EXERCISE: The output is the lines below from the one with "ring pip: (227, 259)" through the one with "pinky tip: (189, 294)", both included, printed exactly and with no other line.

[Dataset entries]
_ _ _ _

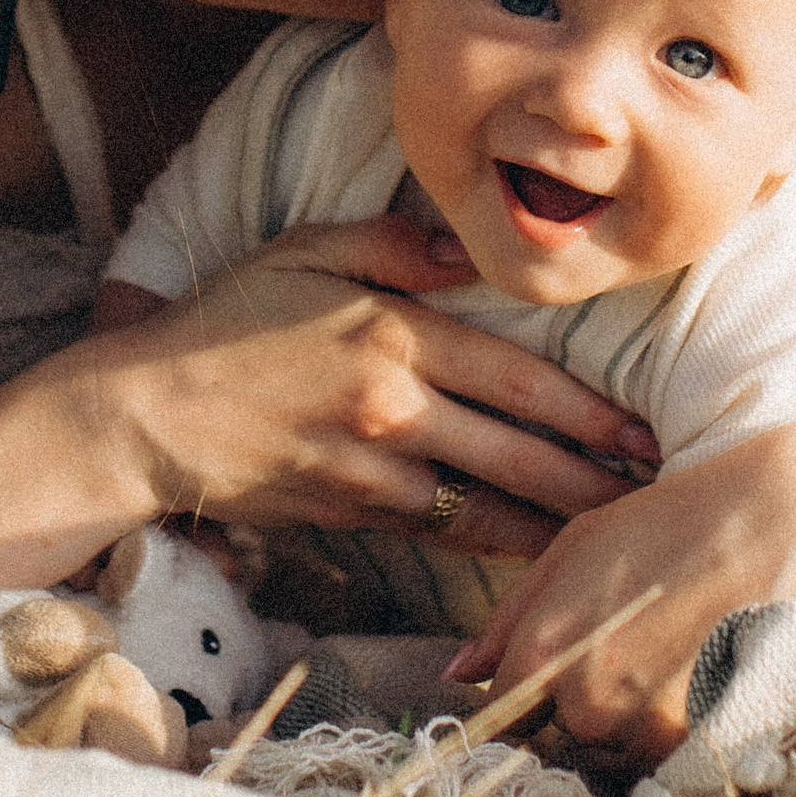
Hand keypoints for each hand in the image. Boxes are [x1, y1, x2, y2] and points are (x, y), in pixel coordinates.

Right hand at [52, 214, 659, 558]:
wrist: (141, 414)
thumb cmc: (223, 323)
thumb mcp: (303, 252)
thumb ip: (393, 244)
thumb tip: (467, 250)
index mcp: (394, 334)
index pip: (518, 377)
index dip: (588, 410)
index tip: (640, 428)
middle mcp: (394, 407)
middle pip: (520, 452)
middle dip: (593, 476)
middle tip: (654, 489)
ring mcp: (372, 469)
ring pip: (487, 508)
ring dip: (556, 522)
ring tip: (612, 531)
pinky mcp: (347, 514)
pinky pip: (437, 534)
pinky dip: (490, 546)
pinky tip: (530, 551)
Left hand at [444, 418, 795, 761]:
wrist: (792, 522)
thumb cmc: (677, 519)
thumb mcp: (579, 545)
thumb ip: (513, 614)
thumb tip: (458, 672)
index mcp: (547, 651)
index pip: (505, 712)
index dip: (529, 689)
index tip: (562, 665)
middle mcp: (590, 704)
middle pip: (567, 736)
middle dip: (590, 700)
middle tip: (641, 641)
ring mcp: (652, 733)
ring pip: (624, 751)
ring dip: (641, 717)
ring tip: (681, 647)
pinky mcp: (709, 749)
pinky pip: (676, 758)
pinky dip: (689, 725)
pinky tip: (710, 667)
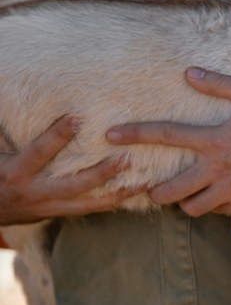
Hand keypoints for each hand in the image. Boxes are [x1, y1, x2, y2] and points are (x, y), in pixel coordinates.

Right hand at [0, 115, 135, 224]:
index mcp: (16, 171)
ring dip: (116, 192)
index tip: (77, 118)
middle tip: (126, 159)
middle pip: (73, 184)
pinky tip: (134, 193)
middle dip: (101, 173)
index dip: (57, 135)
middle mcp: (34, 192)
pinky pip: (88, 210)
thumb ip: (7, 131)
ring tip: (144, 181)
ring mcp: (47, 206)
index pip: (39, 152)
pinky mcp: (57, 213)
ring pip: (87, 203)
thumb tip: (9, 91)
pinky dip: (111, 202)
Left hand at [106, 68, 230, 216]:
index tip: (109, 136)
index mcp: (216, 140)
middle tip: (153, 186)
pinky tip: (217, 193)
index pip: (165, 135)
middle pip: (169, 189)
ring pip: (191, 207)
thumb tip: (190, 73)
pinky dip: (211, 204)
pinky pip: (216, 211)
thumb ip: (221, 85)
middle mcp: (218, 169)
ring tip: (186, 192)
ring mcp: (230, 191)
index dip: (134, 134)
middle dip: (154, 191)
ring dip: (184, 200)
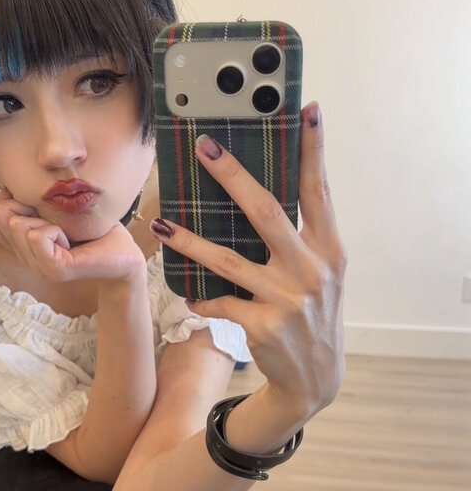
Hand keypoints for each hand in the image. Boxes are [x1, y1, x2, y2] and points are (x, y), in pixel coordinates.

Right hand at [0, 188, 145, 282]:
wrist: (122, 251)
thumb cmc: (90, 227)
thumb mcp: (48, 210)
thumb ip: (20, 207)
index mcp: (20, 244)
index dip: (4, 203)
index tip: (34, 204)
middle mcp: (25, 258)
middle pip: (0, 218)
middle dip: (27, 206)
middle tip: (55, 219)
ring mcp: (38, 267)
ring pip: (18, 226)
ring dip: (45, 219)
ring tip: (65, 231)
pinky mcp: (54, 270)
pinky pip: (38, 237)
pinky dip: (54, 230)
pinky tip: (69, 239)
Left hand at [151, 102, 346, 421]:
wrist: (314, 380)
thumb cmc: (313, 316)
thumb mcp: (323, 275)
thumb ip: (303, 238)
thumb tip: (260, 193)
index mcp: (330, 251)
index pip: (318, 191)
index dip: (313, 150)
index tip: (306, 110)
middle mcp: (311, 271)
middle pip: (266, 212)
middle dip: (232, 176)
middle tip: (205, 147)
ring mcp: (286, 300)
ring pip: (227, 259)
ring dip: (189, 241)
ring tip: (160, 224)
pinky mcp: (262, 326)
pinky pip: (220, 301)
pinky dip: (202, 297)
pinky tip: (189, 294)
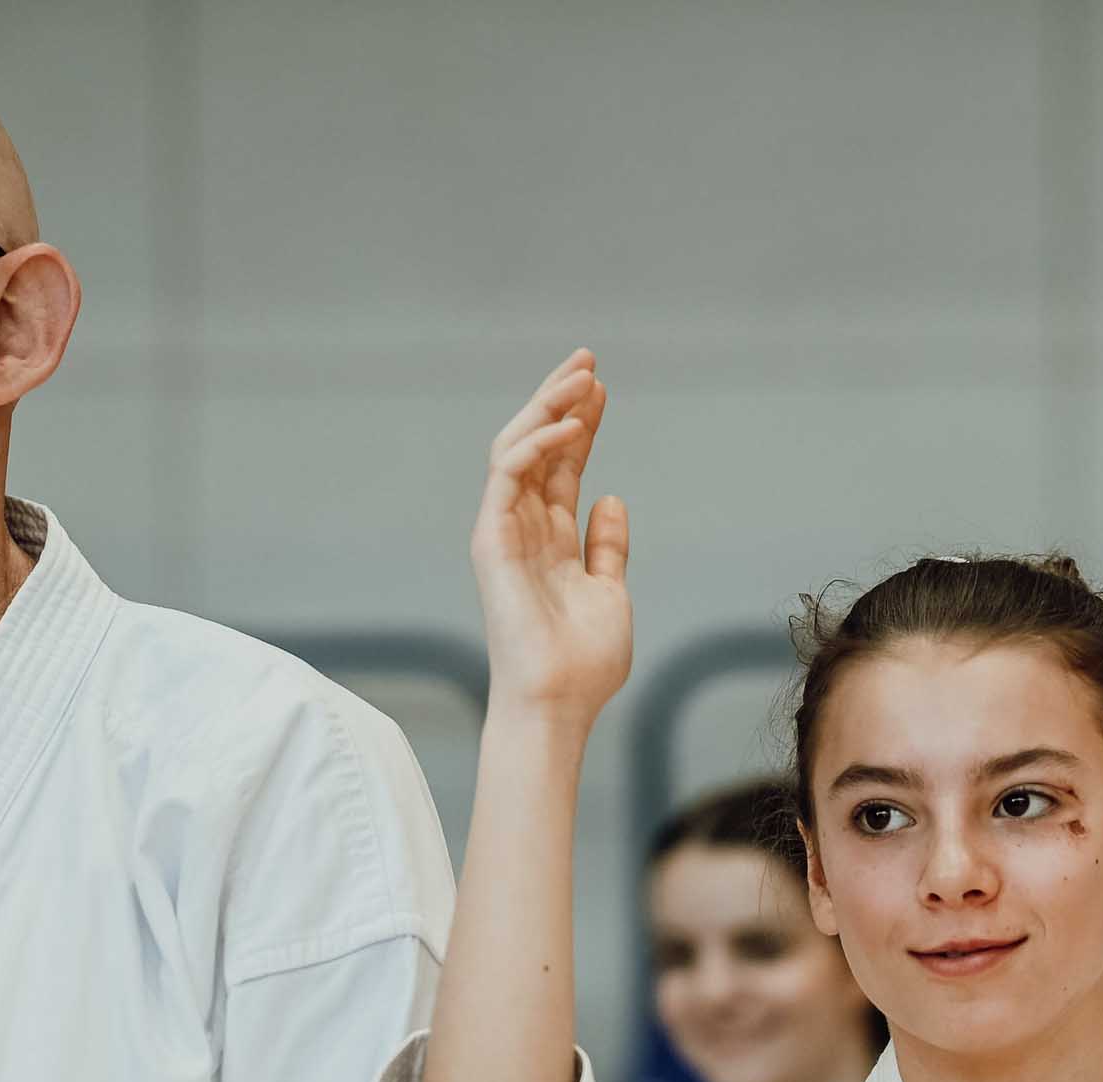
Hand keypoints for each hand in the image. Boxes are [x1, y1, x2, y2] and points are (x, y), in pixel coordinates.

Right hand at [473, 351, 631, 724]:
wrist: (559, 702)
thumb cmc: (583, 662)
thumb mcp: (609, 592)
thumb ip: (607, 546)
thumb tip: (611, 498)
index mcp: (550, 539)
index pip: (562, 466)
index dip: (581, 424)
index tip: (603, 388)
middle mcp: (522, 528)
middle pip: (538, 447)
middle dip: (560, 399)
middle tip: (588, 359)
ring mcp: (503, 531)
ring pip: (517, 449)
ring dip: (548, 409)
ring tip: (583, 378)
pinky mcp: (490, 539)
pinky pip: (507, 475)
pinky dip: (537, 446)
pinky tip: (570, 427)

_ _ _ _

RESULT:
ring pip: (227, 259)
ring dip: (189, 241)
ring tip: (160, 224)
pinky mcp: (262, 326)
pinky pip: (220, 301)
pinky dip: (202, 297)
pinky tip: (189, 294)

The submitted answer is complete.